Given information –
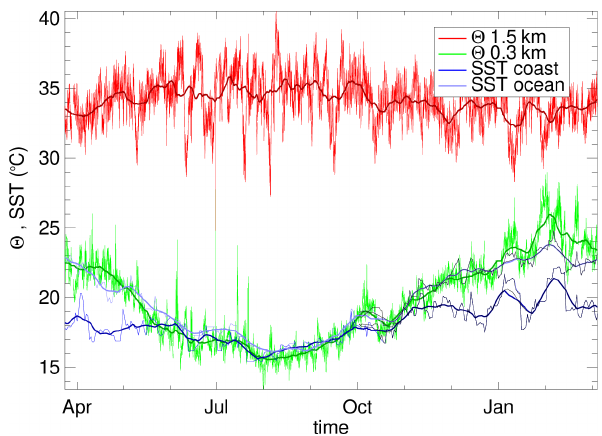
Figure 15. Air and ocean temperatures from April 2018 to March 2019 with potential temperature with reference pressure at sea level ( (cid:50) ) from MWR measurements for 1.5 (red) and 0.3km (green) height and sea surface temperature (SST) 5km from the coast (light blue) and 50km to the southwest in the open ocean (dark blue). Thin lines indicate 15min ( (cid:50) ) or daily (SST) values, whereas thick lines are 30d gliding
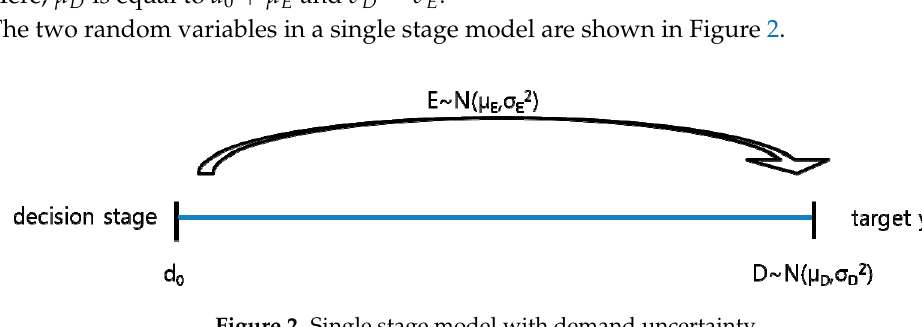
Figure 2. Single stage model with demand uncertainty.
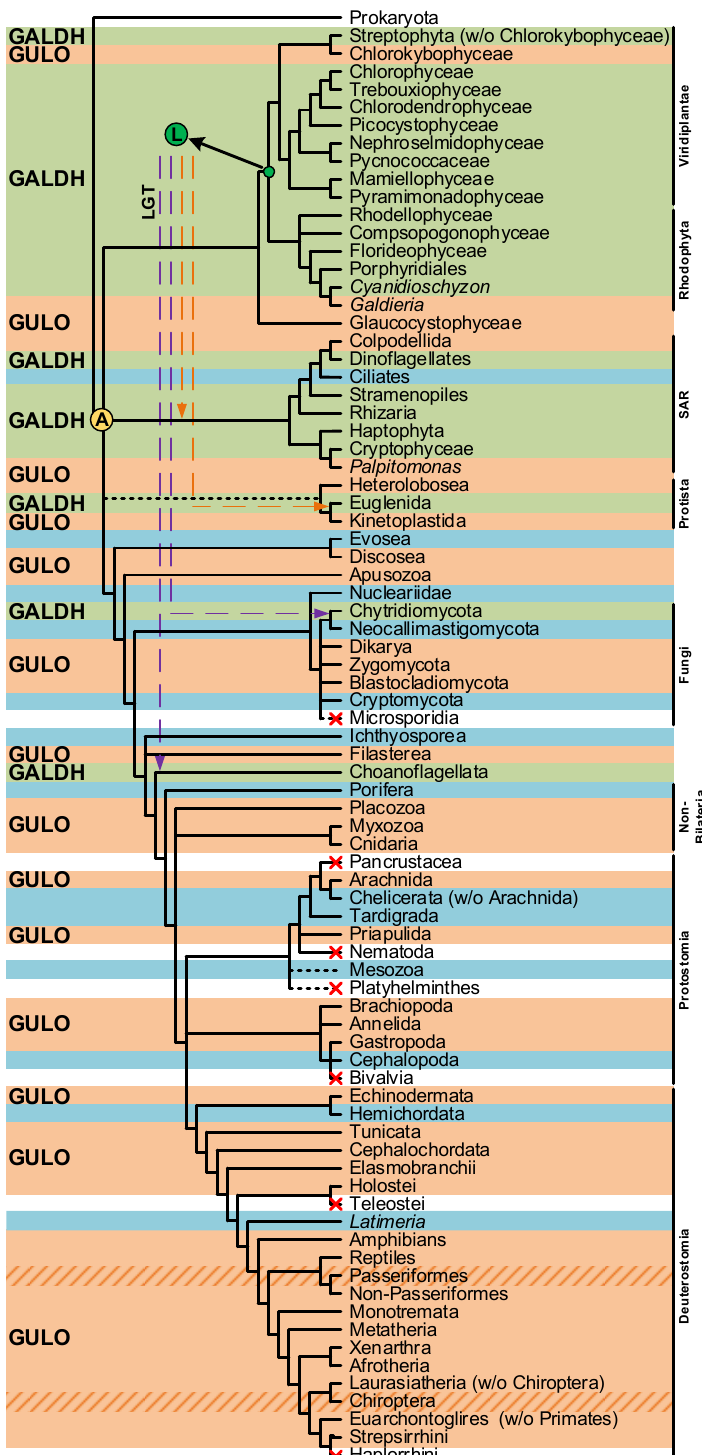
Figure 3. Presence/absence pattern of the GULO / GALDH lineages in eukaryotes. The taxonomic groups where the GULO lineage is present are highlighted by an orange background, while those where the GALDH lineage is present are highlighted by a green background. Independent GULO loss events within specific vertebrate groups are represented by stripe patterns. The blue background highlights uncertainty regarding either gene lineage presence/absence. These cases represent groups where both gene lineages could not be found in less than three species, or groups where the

Requirement – What this calls for is the material above set down exactly, pictures excluded.

Expected answer –
Figure 15. Air and ocean temperatures from April 2018 to March 2019 with potential temperature with reference pressure at sea level ( (cid:50) ) from MWR measurements for 1.5 (red) and 0.3km (green) height and sea surface temperature (SST) 5km from the coast (light blue) and 50km to the southwest in the open ocean (dark blue). Thin lines indicate 15min ( (cid:50) ) or daily (SST) values, whereas thick lines are 30d gliding
Figure 2. Single stage model with demand uncertainty.
Figure 3. Presence/absence pattern of the GULO / GALDH lineages in eukaryotes. The taxonomic groups where the GULO lineage is present are highlighted by an orange background, while those where the GALDH lineage is present are highlighted by a green background. Independent GULO loss events within specific vertebrate groups are represented by stripe patterns. The blue background highlights uncertainty regarding either gene lineage presence/absence. These cases represent groups where both gene lineages could not be found in less than three species, or groups where the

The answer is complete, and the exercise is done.